As written, no simplification is apparent, and this is due to the presence of the radicals. Now considering the identity

$$a-b=\frac{a^2-b^2}{a+b}$$ there is a hope of getting rid of them. In the case of your numerator,

$$\sqrt{6-x}-2=\frac{(\sqrt{6-x})^2-2^2}{\sqrt{6-x}+2}=\frac{2-x}{\sqrt{6-x}+2}.$$

Now the radical is gone from the numerator and has moved to the denominator, but it is important to notice that it does not cancel because the minus has turned to a plus.

Repeating this trick with the denominator of the original ratio, you will see a simplification.

If you replace with $t:= 2-x$, the question becomes

$$\lim _{t\to 0}\frac{\sqrt{t+4}-2}{\sqrt{t+1}-1}$$

From wolframalpha, reading the diagram for $\sqrt{t+1}-1$, at the neighbour of $0$ it's something like $t$, or $$\sqrt{t+1}-1=t+O(t^2)$$; similarly, $$\sqrt{t+4}-2=\frac12 t+O(t^2)$$ , here we are using the big O notation.

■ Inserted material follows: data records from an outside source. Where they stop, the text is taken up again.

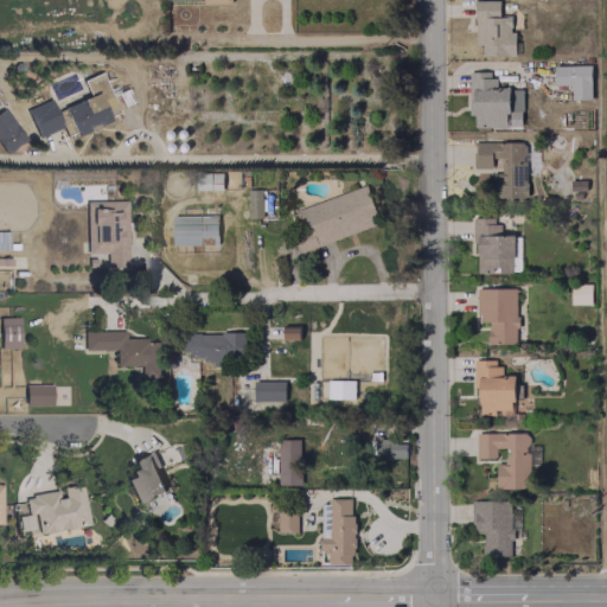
[(515,56),(515,30),(511,30),(511,14),(499,16),(498,0),(474,0),(475,44),(481,44),(481,56),(515,56)]
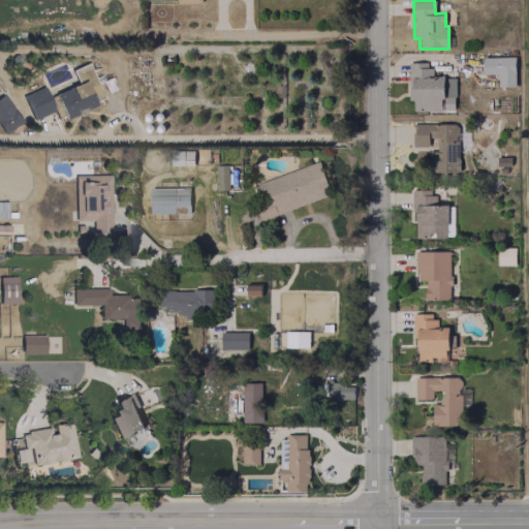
[(515,86),(515,57),(481,57),(483,74),(497,73),(497,86),(515,86)]
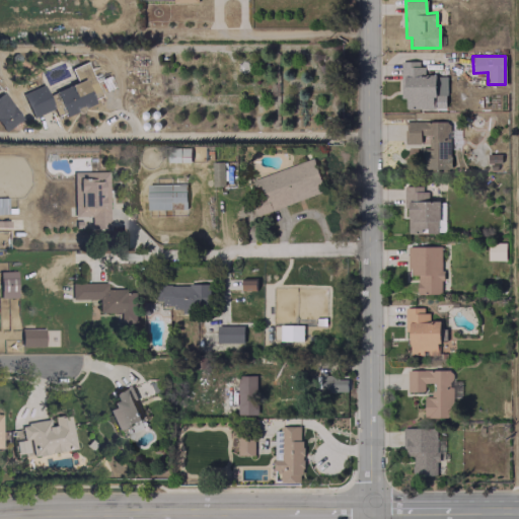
[(433,107),(432,95),(446,95),(446,75),(422,75),(421,61),(401,61),(402,98),(405,98),(405,108),(433,107)]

Then $$\lim _{t\to 0}\frac{\sqrt{t+4}-2}{\sqrt{t+1}-1} = \lim _{t\to 0}\frac{\frac12 t+O(t^2)}{t+O(t^2)}=\frac12$$

Notice the last step is reduction of a fraction $t$.

In your first result,

$$\lim _{x\to 2}\left(\dfrac{\sqrt{6-x}-2}{\sqrt{3-x}-1} \cdot \dfrac{\sqrt{3-x}+1}{\sqrt{3-x}+1} \right) = \lim _{x\to 2}\left(\dfrac{(\sqrt{6-x}-2)(\sqrt{3-x}+1)}{2-x}\right) $$
But it still gives the indetermination $\frac{0}{0}$

It's actually

$$\lim _{t\to 0} \left(\dfrac{(\sqrt{t+4}-2)(\sqrt{t+1}+1)}{t}\right) $$

, as the reduction hasn't been done, it's still $\frac{0}{0}$.

So the trick is to derive something as $t$ and reduce.

Sometimes, the problem is a bit tricky that need to do more than one round.

ps. in analysis, after limit, derivative would be explained, then its Taylor's expansion, at that time $\sqrt{t+1}-1=\frac12 t+O(t^2)$ will be more obvious.